L’illustrazione di copertina è firmata da Massimo Rosestolato, con uso evidente dell’attrice-modella Tia Carrere.

La scheda di Uruk:

1300. SAS: l’uomo del ricatto [SAS 118] (L’otage du triangle d’or, 1995) di Gérard de Villiers [9 febbraio 1996] Traduzione di Mario Morelli

La trama:

Si chiama Khun Sa ed è un potente narcotrafficante, a capo di un esercito personale. Nelle sue mani c’è un agente della CIA, destinato a morte atroce se non verrà scambiato con l’ex braccio destro di Khun, ora collaboratore della DEA. Solo un uomo può salvarlo: SAS Malko Linge, in missione nel territorio infido del Triangolo d’Oro.

L’incipit:

Il paesaggio era di una bellezza selvaggia. Dal promontorio creato a colpi di bulldozer si vedeva la vecchia pista del Kuo-min-tang, uno stretto sentiero di laterite tutto buche, che si trasformava in pantano alle prime piogge. Si staccava dalla strada che collegava Chiangmai con Mae-Hong-Son e si inoltrava verso il Triangolo d’Oro, fino in Birmania.

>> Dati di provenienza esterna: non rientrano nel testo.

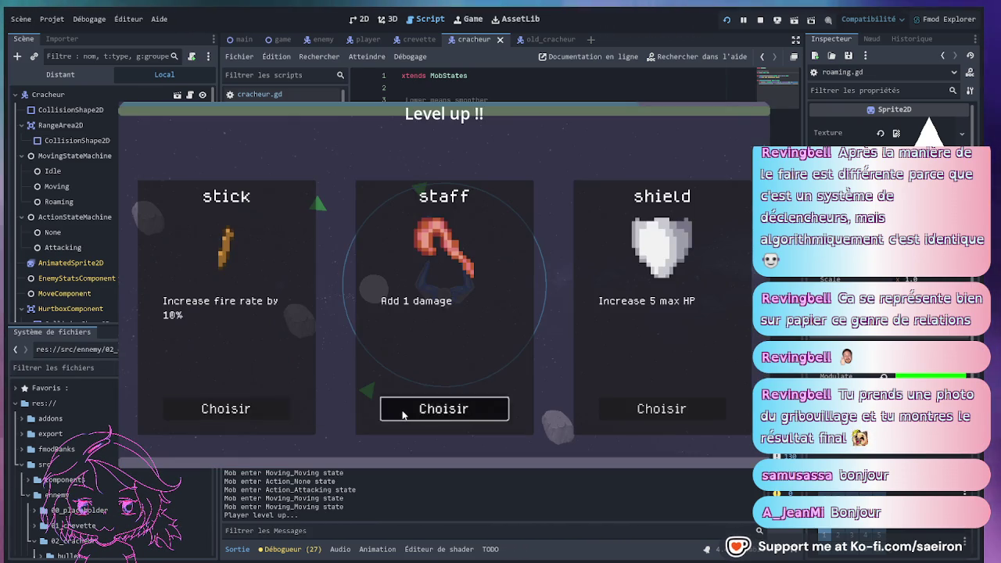
click(439, 409)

Lo sguardo di Mike Herald abbracciava una vegetazione color verde scuro che ricopriva di un manto uniforme una miriade di collinette separate da valli anguste. I soli punti di orientamento erano a est il monte Doi That con i suoi 1.800 metri di altezza e, a ovest, il Doi Khut, alto 1.300 metri.
Il confine tra la Thailandia e la Birmania serpeggiava a nord tra queste due cime, puramente teorico. Aveva un punto di passaggio controllato ogni cento chilometri circa. Ma era attraversato da decine di piste uguali a quella su cui si trovava l’americano. Strade impraticabili per gran parte dell’anno anche per le 4×4. Poche postazioni della Border Patrol Police thailandese, cioè la polizia di frontiera, erano incaricate di sorvegliare il confine dalla parte thailandese, ma i poliziotti, installati su dei picchi, non uscivano mai, soprattutto la notte.
Dalla parte birmana non c’era nulla. Tutta quella zona era controllata dal “generale” Khun Sa, un meticcio shan-cinese considerato dalla maggior parte delle persone normali uno dei maggiori trafficanti di droga di tutto il mondo, e da pochi ingenui un coraggioso leader indipendentista che voleva strappare il paese shan alle grinfie dello SLORC, cioè lo State Law and Restoration Council, ultima incarnazione della giunta totalitaria birmana.

L’autore:

Nato a Parigi nel 1929 da una famiglia di militari con ascendenze aristocratiche, Gérard de Villiers inizia la carriera come giornalista, dopo essersi laureato in Scienze politiche. Nel 1965 scrive il primo romanzo con protagonista SAS, Sua Altezza Serenissima Malko Linge: SAS a Istanbul. Seguiranno 200 avventure di SAS, e De Villiers introdurrà nella spy story elementi di sesso e di violenza prima sconosciuti. L’autore è scomparso nel 2013.

L.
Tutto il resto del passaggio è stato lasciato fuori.